Along with a number of other gun-control initiatives announced Wednesday, President Obama urged Congress to finally appoint someone, specifically a man named B. Todd Jones, to be director of the Bureau of Alcohol, Tobacco, Firearms, and Explosives—something that hasn’t been done in six years.
This statement raised a few questions. We’ll try to answer them here.
First of all, what is the ATF? I’ve seen Thank You for Smoking, thank you, but what exactly is its role in gun control?
The nominal objective of the ATF is to enforce gun laws and regulate the gun industry, but its power has often been undermined and limited by Congress, which is turn in undermined by the gun lobby.
In his press conference Wednesday, President Obama mentioned the need for a better gun-tracking system. While the ATF is technically tasked with preventing illegal gun trafficking, it has been prevented by Congress—under the influence of National Rifle Association lobbying—from making gun records public, requiring gun vendors to take inventories, and creating a national gun-ownership registry and database. Advocates argue that having those systems in place would make complex and risky sting operations like the famously bungled Fast and Furious unnecessary. (You remember that one, right?)
OK, so why haven’t they had a director in six years?
A provision was tucked in to the 2006 reauthorization of the Patriot Act requiring the ATF’s director be confirmed by the Senate. The added hoop has been attributed both to pressure put on then-House judiciary chair James Sensenbrenner by the NRA and the fact that its last director, Carl Truscott, had allegedly misused agency funds for “lavish” updates to its headquarters and ordered bureau employees to help his nephew with a high-school project. Either way, the rule has effectively made it impossible for any president to successfully appoint someone to the position, at least so far.
It should be no surprise that President Obama’s first pick for ATF director, Andrew Traver, was shot down by the NRA within 24 hours of his nomination, despite his 23-years at the agency and the fact that he was the head of the ATF’s Chicago office. After all, even Republican president George Bush couldn’t get his acting ATF director approved by the Senate.
So who’s been running the show?
Since 2006, the ATF has been overseen by revolving cast of acting directors, none of whom received official Senate confirmation. Some of them, like B. Todd Jones, work part time.
In a conversation with The Daily Beast, Donna Sellers, acting deputy chief of the ATF’s Public Affairs Division, declined to comment on why an ATF head has yet to be named, but insisted that the only difference between an acting director and an official one is a Senate confirmation. “We still have a leader. That doesn’t change,” she said.

- STORED DATA -
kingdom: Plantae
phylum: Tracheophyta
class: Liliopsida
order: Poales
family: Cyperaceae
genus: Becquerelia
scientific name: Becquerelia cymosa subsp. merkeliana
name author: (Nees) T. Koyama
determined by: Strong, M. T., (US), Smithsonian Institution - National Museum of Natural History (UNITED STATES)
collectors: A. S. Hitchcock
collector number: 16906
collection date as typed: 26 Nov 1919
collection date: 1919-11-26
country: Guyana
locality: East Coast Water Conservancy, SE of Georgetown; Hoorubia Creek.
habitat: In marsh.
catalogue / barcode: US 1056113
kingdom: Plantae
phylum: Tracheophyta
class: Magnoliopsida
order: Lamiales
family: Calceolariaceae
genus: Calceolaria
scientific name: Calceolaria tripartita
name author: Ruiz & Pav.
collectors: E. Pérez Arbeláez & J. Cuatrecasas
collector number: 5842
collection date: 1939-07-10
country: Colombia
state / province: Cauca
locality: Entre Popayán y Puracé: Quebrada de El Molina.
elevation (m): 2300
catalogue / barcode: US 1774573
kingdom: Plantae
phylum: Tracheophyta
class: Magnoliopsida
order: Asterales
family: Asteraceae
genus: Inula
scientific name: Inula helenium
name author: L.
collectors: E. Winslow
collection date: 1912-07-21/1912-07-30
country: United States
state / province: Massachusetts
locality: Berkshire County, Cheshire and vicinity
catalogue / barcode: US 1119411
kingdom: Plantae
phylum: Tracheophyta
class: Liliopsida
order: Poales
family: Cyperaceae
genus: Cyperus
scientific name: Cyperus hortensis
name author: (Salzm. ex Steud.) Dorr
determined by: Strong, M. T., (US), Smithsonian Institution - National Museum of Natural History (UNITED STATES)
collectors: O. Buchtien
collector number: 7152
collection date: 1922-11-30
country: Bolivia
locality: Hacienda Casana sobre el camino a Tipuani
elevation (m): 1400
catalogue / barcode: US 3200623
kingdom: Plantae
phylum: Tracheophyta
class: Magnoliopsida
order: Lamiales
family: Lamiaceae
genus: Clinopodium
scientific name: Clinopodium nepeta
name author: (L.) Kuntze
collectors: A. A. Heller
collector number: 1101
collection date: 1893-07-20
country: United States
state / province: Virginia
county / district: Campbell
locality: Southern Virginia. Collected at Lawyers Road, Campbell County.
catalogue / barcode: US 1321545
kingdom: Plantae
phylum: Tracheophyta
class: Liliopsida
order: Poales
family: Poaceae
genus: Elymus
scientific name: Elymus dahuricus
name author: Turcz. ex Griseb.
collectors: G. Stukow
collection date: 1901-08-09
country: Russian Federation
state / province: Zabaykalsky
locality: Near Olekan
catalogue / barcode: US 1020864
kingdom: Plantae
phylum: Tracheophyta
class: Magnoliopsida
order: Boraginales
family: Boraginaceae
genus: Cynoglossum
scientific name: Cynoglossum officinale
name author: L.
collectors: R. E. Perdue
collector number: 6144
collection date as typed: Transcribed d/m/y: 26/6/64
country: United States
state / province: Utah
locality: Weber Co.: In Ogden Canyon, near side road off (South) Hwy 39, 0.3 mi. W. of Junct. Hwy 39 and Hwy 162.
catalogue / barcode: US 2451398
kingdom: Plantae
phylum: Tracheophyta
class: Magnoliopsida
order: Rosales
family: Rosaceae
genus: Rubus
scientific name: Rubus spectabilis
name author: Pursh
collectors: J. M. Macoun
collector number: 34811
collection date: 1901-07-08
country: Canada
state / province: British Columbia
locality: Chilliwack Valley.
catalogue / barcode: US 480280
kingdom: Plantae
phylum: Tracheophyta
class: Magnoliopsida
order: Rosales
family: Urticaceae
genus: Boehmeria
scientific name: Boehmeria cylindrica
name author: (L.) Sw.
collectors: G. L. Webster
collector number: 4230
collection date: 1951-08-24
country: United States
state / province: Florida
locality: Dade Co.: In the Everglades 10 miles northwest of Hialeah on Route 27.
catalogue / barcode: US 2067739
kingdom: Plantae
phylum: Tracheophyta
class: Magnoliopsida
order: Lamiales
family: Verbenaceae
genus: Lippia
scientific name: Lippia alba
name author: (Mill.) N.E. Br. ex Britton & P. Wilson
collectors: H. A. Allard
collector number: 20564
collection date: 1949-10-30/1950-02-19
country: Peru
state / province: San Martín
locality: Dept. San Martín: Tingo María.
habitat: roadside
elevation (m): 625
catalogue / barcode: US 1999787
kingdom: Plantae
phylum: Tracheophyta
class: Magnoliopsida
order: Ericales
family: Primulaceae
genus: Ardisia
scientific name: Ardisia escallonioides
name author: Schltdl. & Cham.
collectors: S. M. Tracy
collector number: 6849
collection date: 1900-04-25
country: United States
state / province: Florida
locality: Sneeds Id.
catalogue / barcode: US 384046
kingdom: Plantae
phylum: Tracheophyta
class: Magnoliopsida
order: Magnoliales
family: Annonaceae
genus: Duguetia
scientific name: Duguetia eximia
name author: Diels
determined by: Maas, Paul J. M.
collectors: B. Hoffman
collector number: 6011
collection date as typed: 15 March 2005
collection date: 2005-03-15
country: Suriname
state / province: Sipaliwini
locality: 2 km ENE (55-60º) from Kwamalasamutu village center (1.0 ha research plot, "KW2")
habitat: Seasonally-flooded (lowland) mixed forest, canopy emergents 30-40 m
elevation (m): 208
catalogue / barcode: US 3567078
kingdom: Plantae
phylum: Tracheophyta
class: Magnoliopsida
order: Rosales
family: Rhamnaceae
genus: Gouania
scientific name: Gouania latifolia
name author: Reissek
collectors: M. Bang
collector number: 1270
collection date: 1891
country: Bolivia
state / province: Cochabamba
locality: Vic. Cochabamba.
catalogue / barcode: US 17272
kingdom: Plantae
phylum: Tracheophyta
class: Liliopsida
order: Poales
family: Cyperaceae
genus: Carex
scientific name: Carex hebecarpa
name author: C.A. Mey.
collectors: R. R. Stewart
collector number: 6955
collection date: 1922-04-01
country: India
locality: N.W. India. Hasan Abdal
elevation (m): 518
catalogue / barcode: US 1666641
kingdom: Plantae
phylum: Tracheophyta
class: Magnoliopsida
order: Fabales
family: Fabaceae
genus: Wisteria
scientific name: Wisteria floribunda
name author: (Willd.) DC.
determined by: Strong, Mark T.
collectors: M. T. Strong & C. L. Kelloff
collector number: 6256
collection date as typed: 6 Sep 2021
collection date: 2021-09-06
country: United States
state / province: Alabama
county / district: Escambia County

- DESCRIPTION OF THE TASK -
Continue the article on the ATF's six years without a confirmed director, picking up after its final paragraph.

- EXERCISE ANSWER -
Still, the ATF has had its fair share of scandals in its history, not least of all the botched Fast and Furious operation, in which agents watched legally purchased guns exchange hands and be smuggled over the U.S.-Mexico border with hopes that they would be led to Mexican drug-cartel heads—until one landed at the scene of a U.S. Border Patrol agent’s death. Perhaps an official director solely focused on the work of the agency is what the ATF needs to get back on track.
After the whistle was blown on Operation Fast and Furious, then–acting director Kenneth Melson stepped down.
Enter B. Todd Jones.
So who is B. Todd Jones?
B. Todd Jones is a former Marine, the U.S. attorney for Minnesota, and the acting director of the ATF.
After being admitted to the Minnesota bar (he received his Juris Doctor from University of Minnesota Law School in 1983), Jones went on active duty with the Marine Corps, serving first as an infantry officer with the First Marine Division and then as a trial defense counsel and prosecutor in several courts-martial proceedings. He was recalled for active duty in 1991—two years after returning home to Minnesota—for Operation Desert Storm.
Eric Holder had initially selected Jones to head up his Attorney General’s Advisory Committee, but then asked him to take over control of the ATF amid the Fast and Furious scandal.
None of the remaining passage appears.